## Exercise 1
Summarize the RTX 3060 review below in two sentences.
## Exercise 2
Decide whether each statement agrees with the RTX 3060 review below, answering yes or no and quoting the deciding words: (a) The RTX 3060 will receive an Nvidia Founders Edition label. (b) The EVGA RTX 3060 never exceeded 65°C at full load. (c) The RTX 2060 Super was released for $329.
## Exercise 3
Answer these questions using the RTX 3060 review below.
(a) What is the price of the RTX 3060?
(b) At what time on February 25 does the RTX 3060 go on sale?
(c) How many years has the reviewer been at Ars?

By Sam Machkovech
The past year of graphics card reviews has been an exercise in dramatic asterisks, and for good reason. Nvidia and AMD have seen fit to ensure members of the press have access to new graphics cards ahead of their retail launches, which has placed us in a comfy position to praise each of their latest-gen offerings: good prices, tons of power.
Then we see our comment sections explode with unsatisfied customers wondering how the heck to actually buy them. I’ve since softened my tune on these pre-launch previews.
I say all of this up front about the Nvidia RTX 3060, going on sale today, February 25 (at 12pm ET, if you’re interested in entering the day-one sales fray) because it’s the first Nvidia GPU I’ve tested in a while to make my cautious stance easier. The company has been on a tear with its RTX 3000-series of cards in terms of sheer consumer value, particularly compared to equivalent prior-gen cards (the $1,499 RTX 3090 notwithstanding), but the $329 RTX 3060 (not to be confused with December’s 3060 Ti) doesn’t quite pull the same weight. It’s a good 1080p card with 1440p room to flex, but it’s not the next-gen jump in its Nvidia price category we’ve grown accustomed to.
Plus, unlike other modern Nvidia cards, this one lacks one particular backup reason to invest as heavily: cryptomining potential. (And that’s intentional on Nvidia’s part.)
Hopefully your plate’s better than mine
- The EVGA RTX 3060, as posed next to the larger RTX 3060 Ti Founders Edition. Sam Machkovech
- RTX 3060 glamour shot. Sam Machkovech
- EVGA’s version opts for a flat, square back, as opposed to some sort of fancy cooling routing through a more carved or styled board. Sam Machkovech
- In order to install my review GPU into my testing rig, I had to remove this mounting plate. Sam Machkovech
- A sampling of other RTX 3060 cards being sold by OEMs starting today. Nvidia
- Little 3060. Nvidia
- White 3060. Nvidia
- Larger white 3060. Nvidia
- Garish 3060. Nvidia
Ahead of today’s review, Nvidia provided Ars Technica with an EVGA version of the RTX 3060, since this model won’t receive an Nvidia “Founders Edition” label (the first for any mainline RTX card). This 3060 variant keeps things simple in terms of construction, with two traditional, bottom-mounted fans and none of the “passthrough” fan construction found in Nvidia’s FEs, and it isn’t advertised with any particular supercharged cooling options. Despite the lack of clever fan construction, this model runs cool and quiet at stock clocks, never topping out above 65°C at full load.
Unfortunately for my testing rig, however, I had to take the unusual step of unscrewing EVGA’s mounting plate so that it wouldn’t block my ability to insert the GPU into my case. In my anecdotal case, this was the first time I’ve ever had to do this with a GPU I’ve reviewed or tested in my seven years at Ars (though admittedly, that has mostly been with Nvidia’s and AMD’s stock models, as opposed to a wide variety of OEMs).
Thankfully, I was still able to stably situate the EVGA GPU into my machine for testing purposes, at which point I began comparing it to the nearest-performance GPU I had in my possession: the RTX 2060 Super, released in July 2019 for $399. That model was a much-needed upgrade to the tepid RTX 2060, and it arrived as a good enough option for gamers who wanted robust 1080p performance across the board, along with plenty of 1440p options and a reasonable way to dip toes into the worlds of ray tracing and Nvidia’s proprietary deep-learning super sampling (DLSS).

Items listed in a dataset
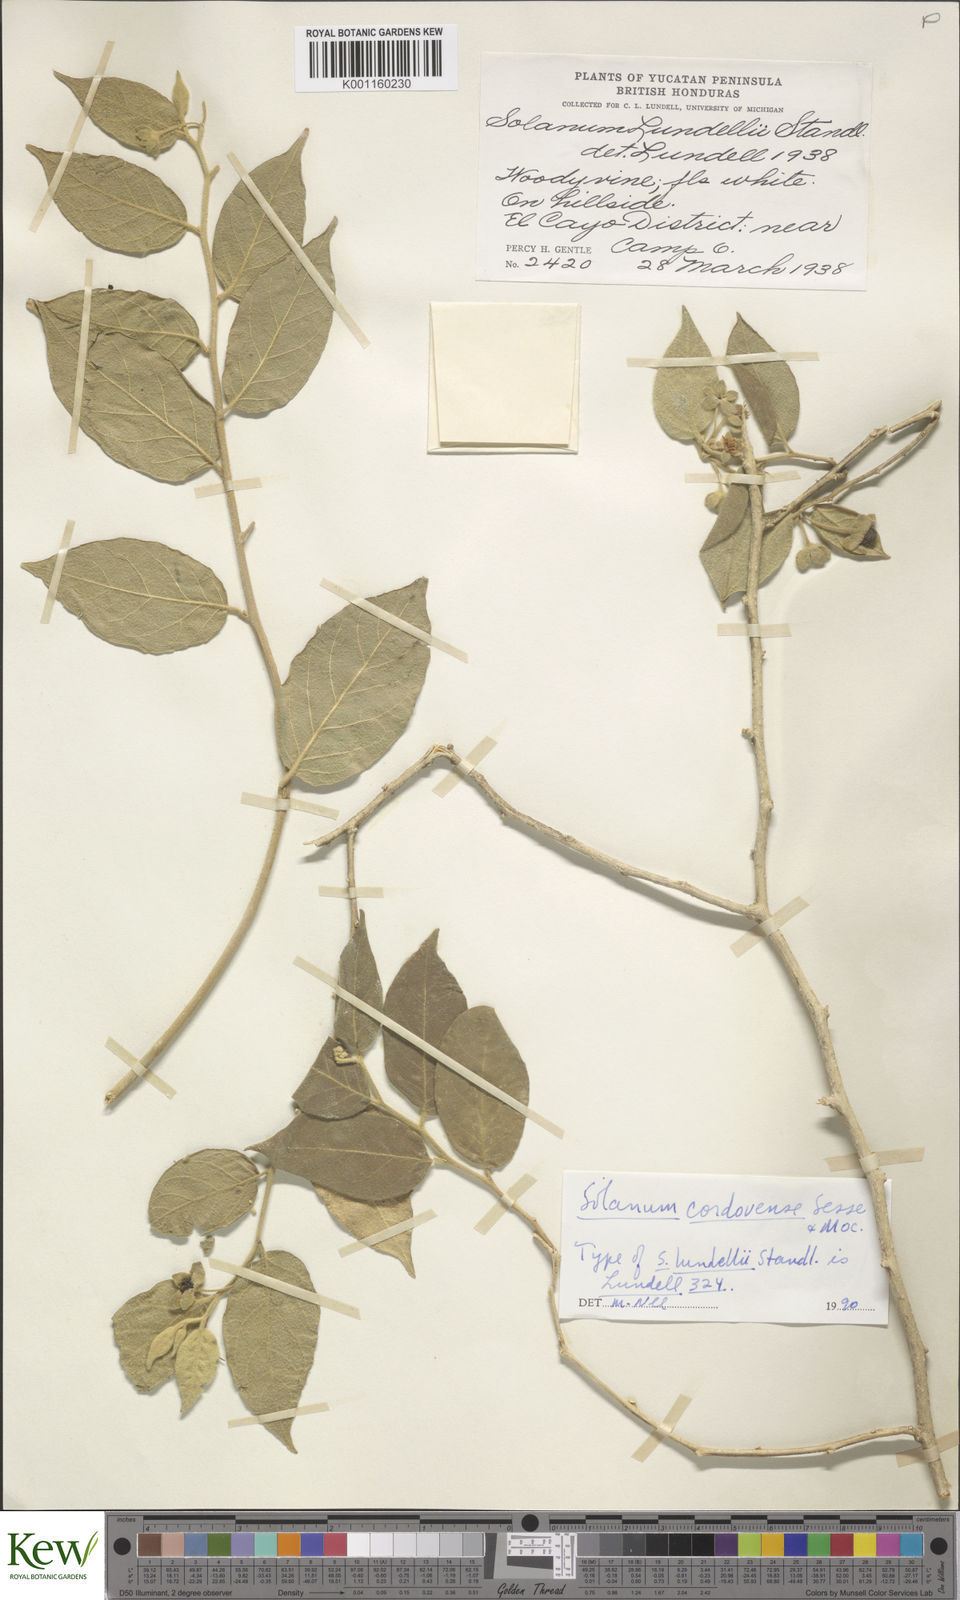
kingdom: Plantae
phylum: Tracheophyta
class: Magnoliopsida
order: Solanales
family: Solanaceae
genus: Solanum
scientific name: Solanum
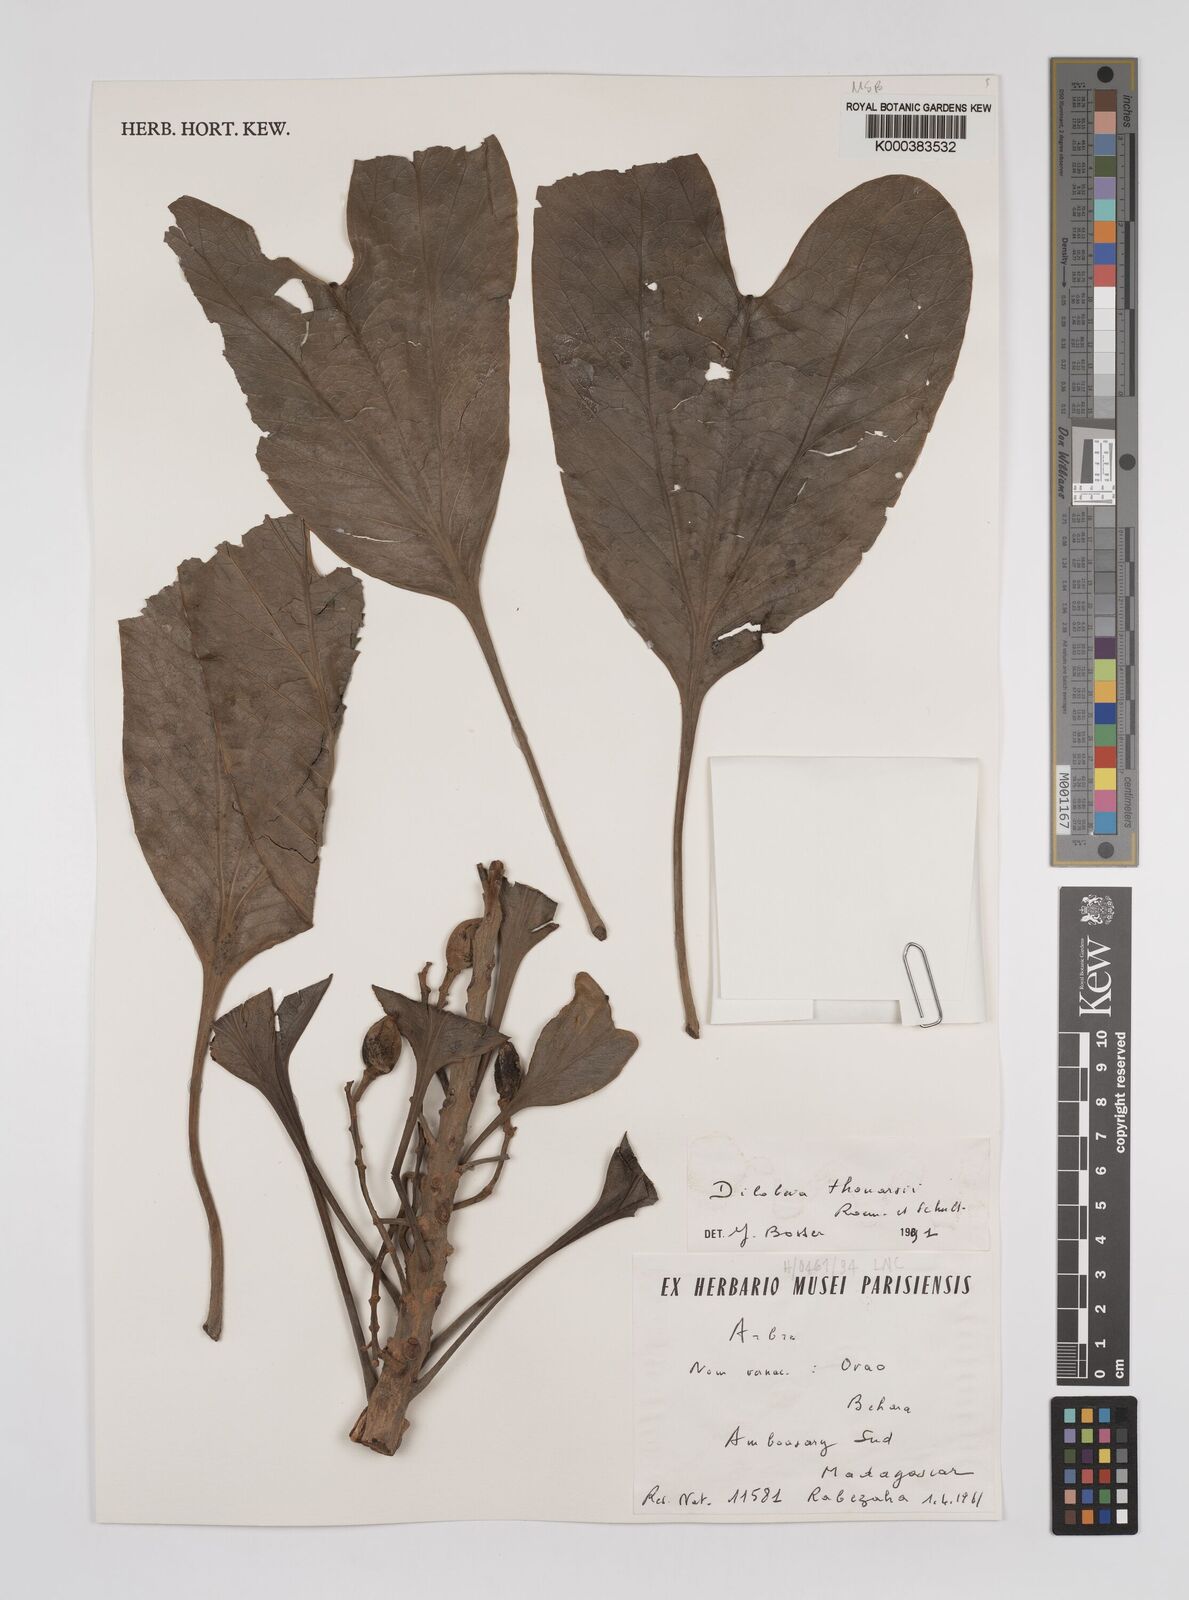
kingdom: Plantae
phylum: Tracheophyta
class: Magnoliopsida
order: Proteales
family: Proteaceae
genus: Dilobeia
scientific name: Dilobeia thouarsii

## Exercise answer 1
The $329 Nvidia RTX 3060, going on sale February 25, is a good 1080p card with room for 1440p, but it lacks the next-gen jump in its price category seen with other RTX 3000-series cards and intentionally lacks cryptomining potential. The EVGA review model ran cool and quiet at stock clocks, never topping 65°C at full load, though its mounting plate had to be removed to fit the testing rig, where it was compared with the RTX 2060 Super.

## Exercise answer 2
(a) No: "this model won’t receive an Nvidia “Founders Edition” label"
(b) Yes: "never topping out above 65°C at full load"
(c) No: "released in July 2019 for $399"

## Exercise answer 3
(a) $329
(b) 12pm ET
(c) Seven years